La médecine grecque, en figeant la nature des sexes dans la théorie des humeurs, a initié les considérations sur les capacités de ceux-ci ou comment l’explication galénique de la différence des corps, en passant par la définition platonicienne et aristotélicienne du féminin ont contribué à créer le mythe du sexe « faible ». Les femmes sont donc dépendantes (d’un père puis d’un mari), leurs droits sont limités, jusque dans les représentations (Il y a de l’indécence à représenter une femme dans l’espace public, cela renvoie aux prostituées).
Cette notion de supposée incomplétude congénitale de la femme a perduré jusqu’au 19e siècle, la diffusion du christianisme confortant cette vision en y ajoutant des éléments religieux. A contrario, l’homme est un être complet et parfait, par nature, perfection intimement liée à sa virilité. Cette survalorisation sexuelle masculine est aussi source d’angoisse, l’infertilité masculine par exemple est attribuée à une défaillance de cette virilité ; la stérilité étant réservée aux femmes.
Rose pour les filles, bleu pour les garçons.

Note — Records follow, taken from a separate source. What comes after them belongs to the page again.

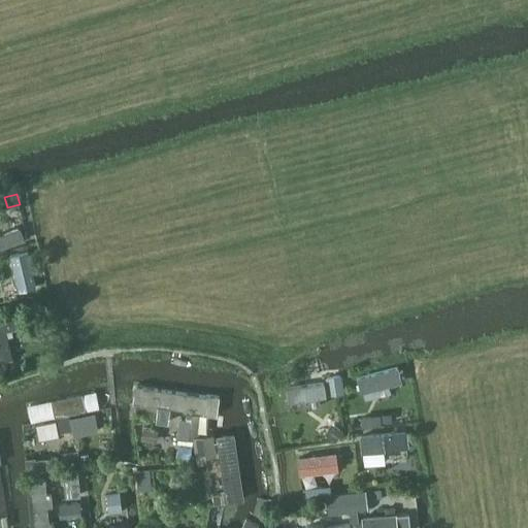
[(0,344),(11,342),(7,318),(0,318),(0,344)]
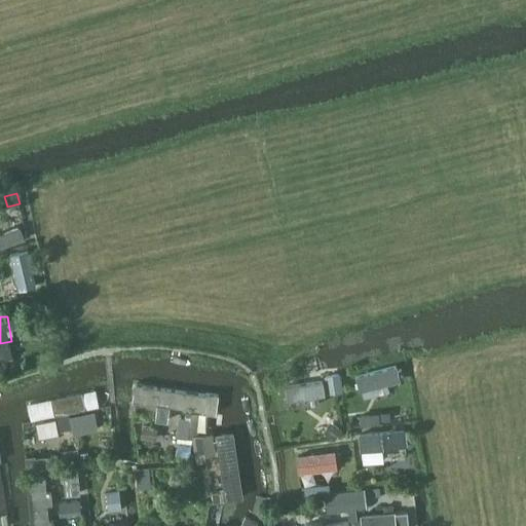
[(339,373),(326,376),(329,393),(342,391),(339,373)]
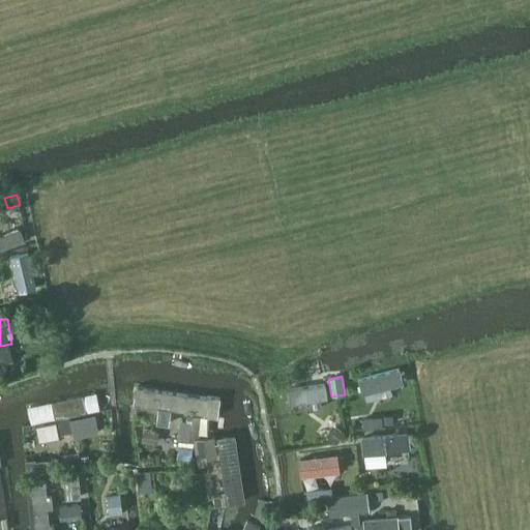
[(402,391),(398,377),(358,387),(361,401),(402,391)]
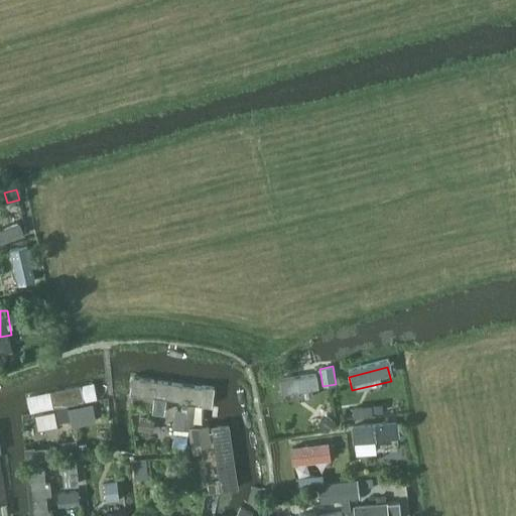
[(325,391),(320,377),(282,387),(285,401),(325,391)]
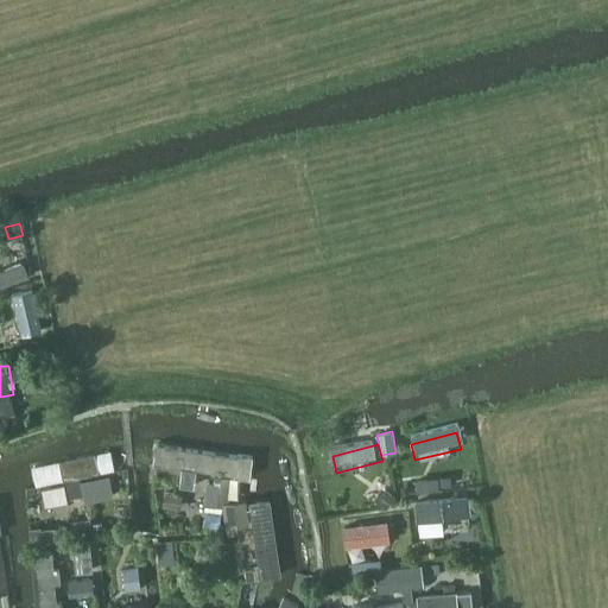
[(162,447),(159,466),(251,480),(254,461),(162,447)]
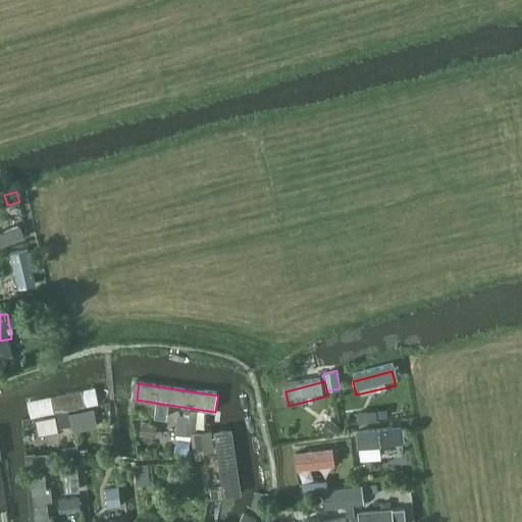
[(28,404),(31,418),(99,404),(96,390),(28,404)]
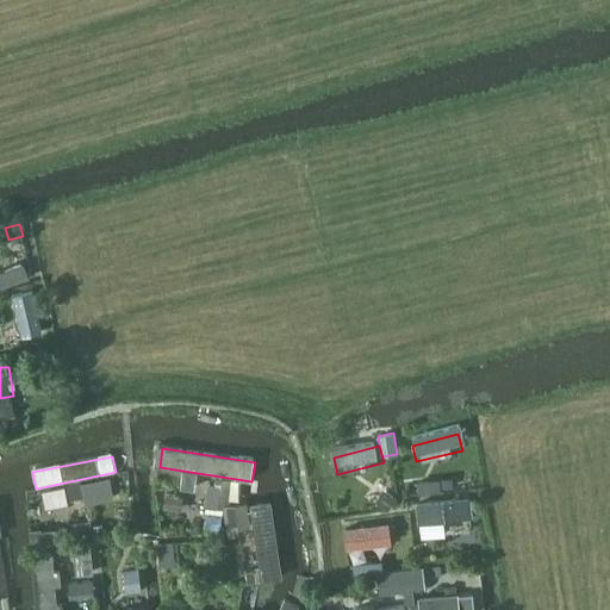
[(182,472),(180,486),(195,489),(198,473),(191,472),(182,471),(182,472)]
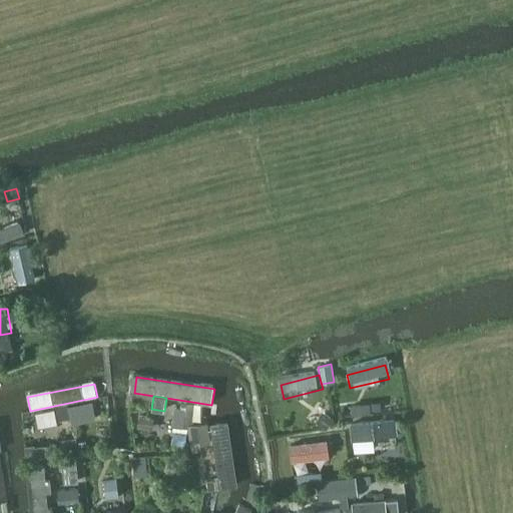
[(68,405),(67,404),(55,406),(57,420),(70,417),(71,423),(96,418),(93,401),(68,405)]
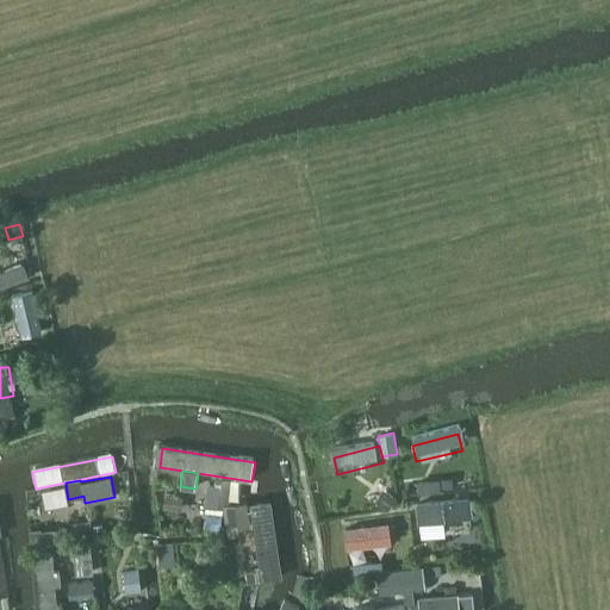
[(210,484),(206,508),(207,508),(225,510),(225,505),(232,504),(232,502),(242,502),(242,500),(242,481),(240,481),(216,478),(215,485),(210,484)]
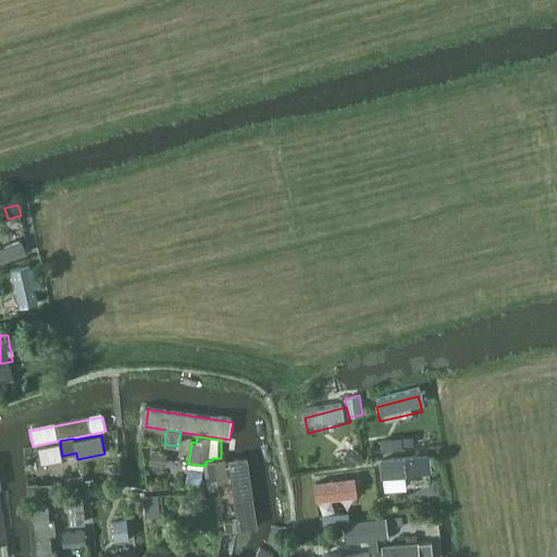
[(403,437),(383,440),(384,452),(405,449),(403,437)]
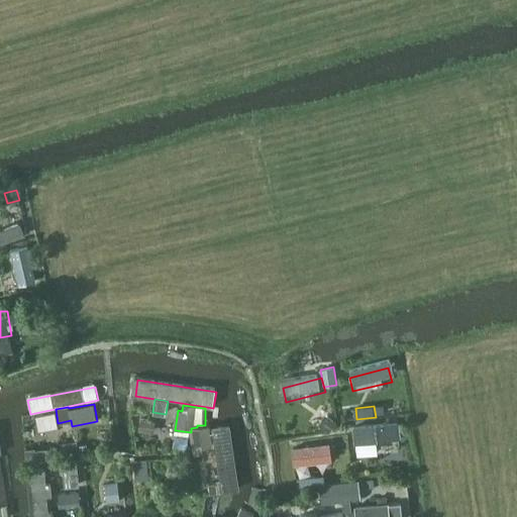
[(326,414),(319,425),(331,433),(338,423),(326,414)]
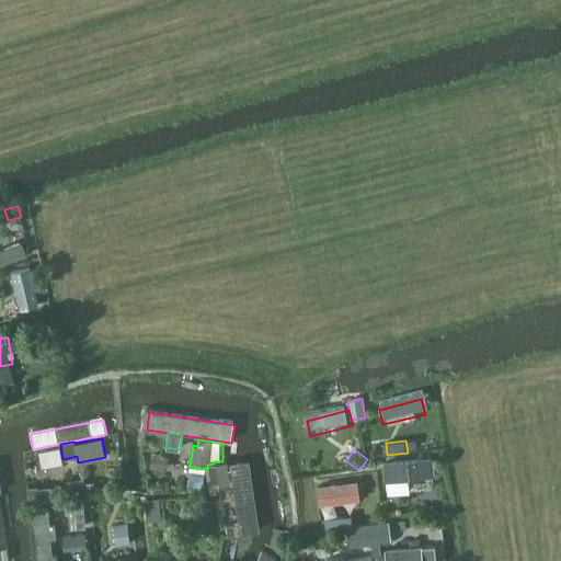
[(152,454),(150,468),(167,470),(169,456),(152,454)]
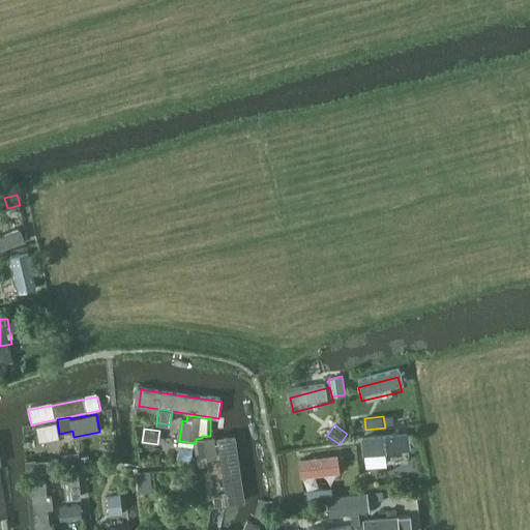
[(411,449),(409,433),(362,438),(364,454),(411,449)]
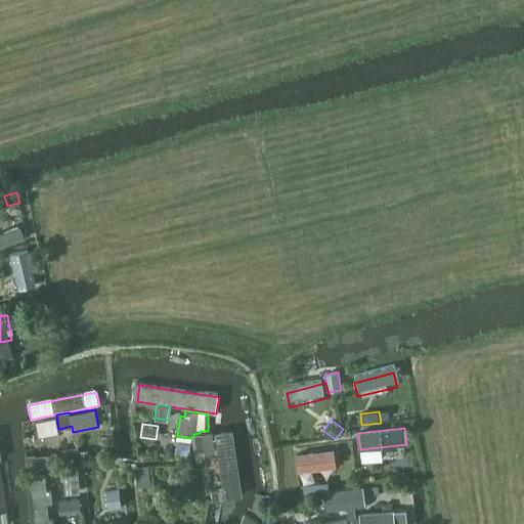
[(234,429),(214,432),(224,498),(245,495),(234,429)]
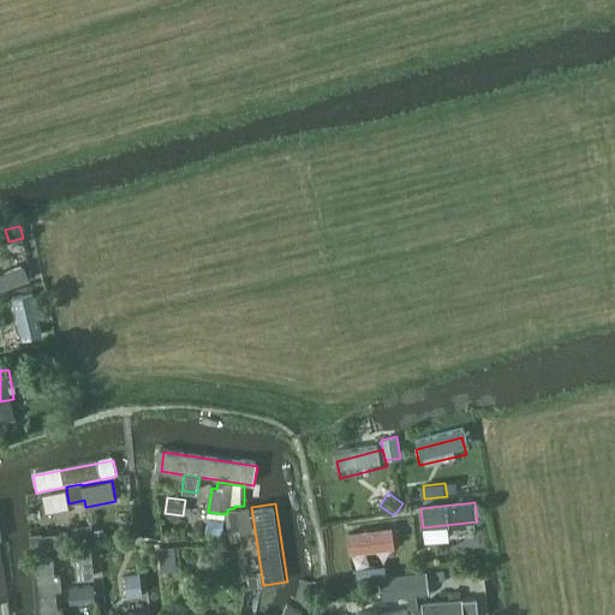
[(234,508),(227,509),(227,514),(231,535),(254,531),(250,506),(234,508)]
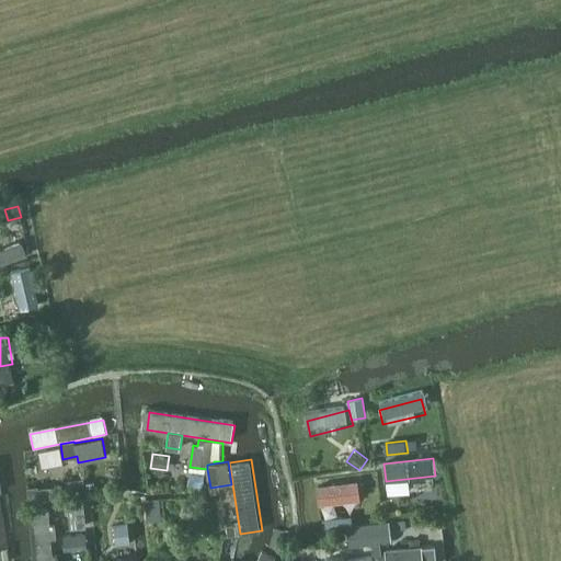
[(206,490),(207,482),(205,481),(207,469),(191,467),(187,487),(206,490)]
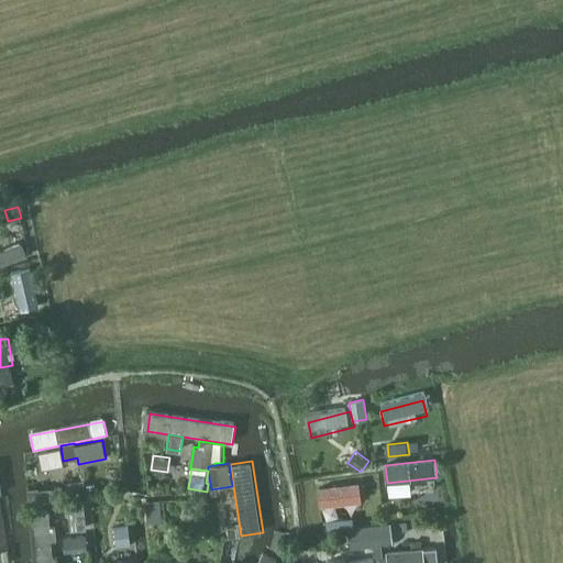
[(320,486),(322,506),(362,500),(359,481),(320,486)]
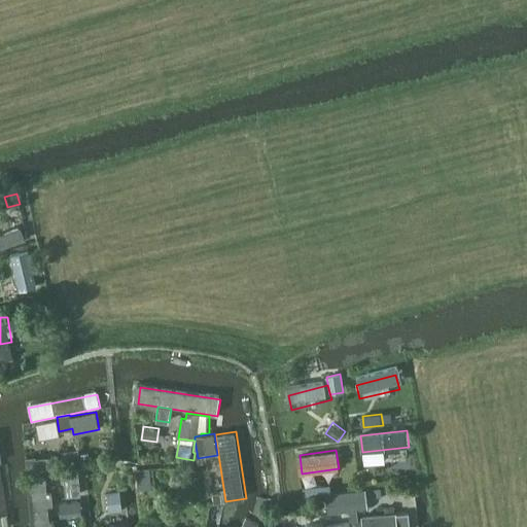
[(51,453),(27,455),(29,470),(58,469),(58,464),(57,458),(51,453)]
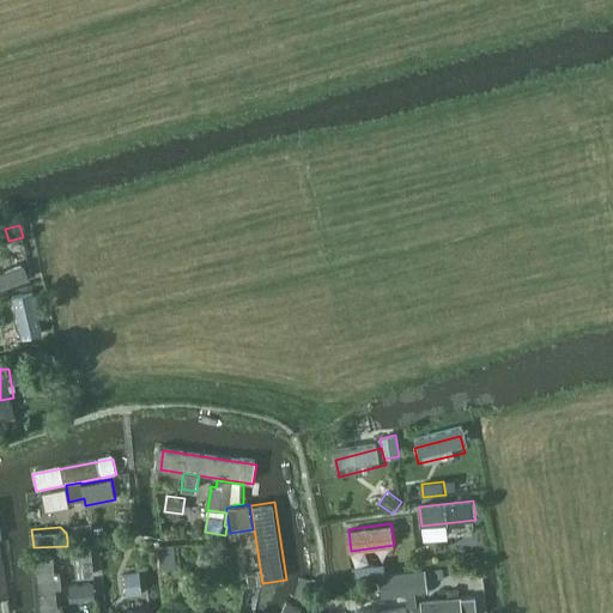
[(93,542),(73,544),(74,575),(93,574),(93,542)]
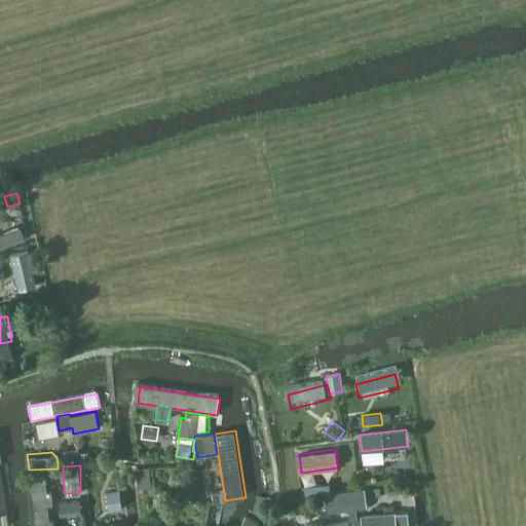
[(0,525),(8,525),(0,466),(0,525)]
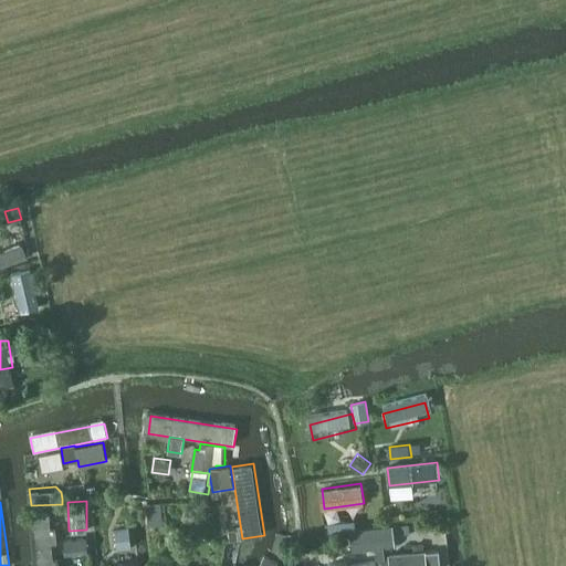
[(161,502),(147,503),(148,526),(164,525),(161,502)]
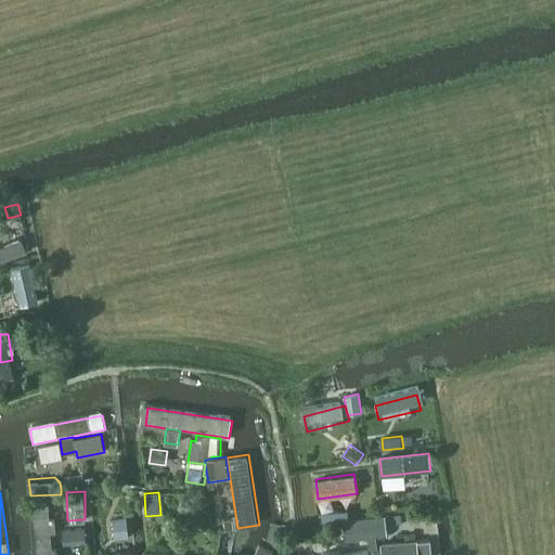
[(336,511),(318,514),(319,523),(338,519),(336,511)]
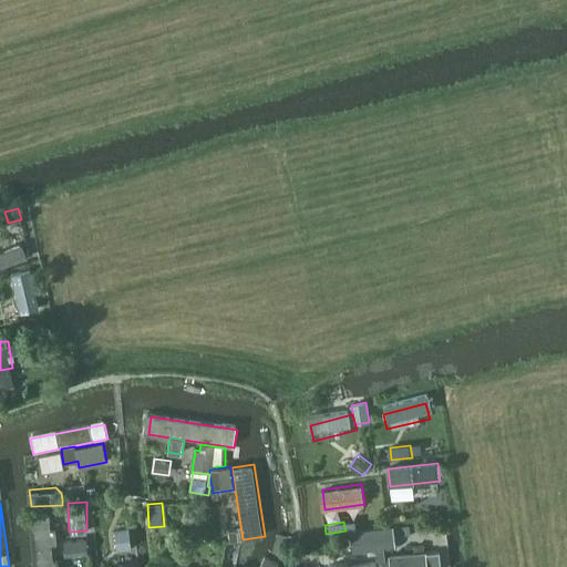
[(34,566),(52,566),(50,526),(32,527),(34,566)]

Si ce lieu commun semble aller de soi, il n'en a pas toujours été ainsi. L’histoire nous montre que ces codes ont été longtemps
inversés. Ainsi garçons et filles portaient la robe jusqu'à l'âge de 6 ans, le bleu étant réservé aux filles, le rose aux garçons. Des bijoux réservés aux filles ? La renonciation masculine à la parure date pourtant du 19e..
Même si des changements se sont opérés dans la société française depuis la seconde moitié du 20e siècle, nombre de stéréotypes perdurent. Il est nécessaire de diversifier les représentations, face au retour depuis quelques années d’une masculinité offensive. De même, la remise en cause de la différenciation binaire pour une plus grande fluidité des genres concourra à reconnaitre des féminités et des masculinités plurielles. La reconnaissance du caractère acquis et non inné du genre, du sexe ou de l’orientation romantique et sexuelle contribuera, quant à elle, à ouvrir des libertés nouvelles et éviter des renoncements à être pour se conformer à une identité sociale.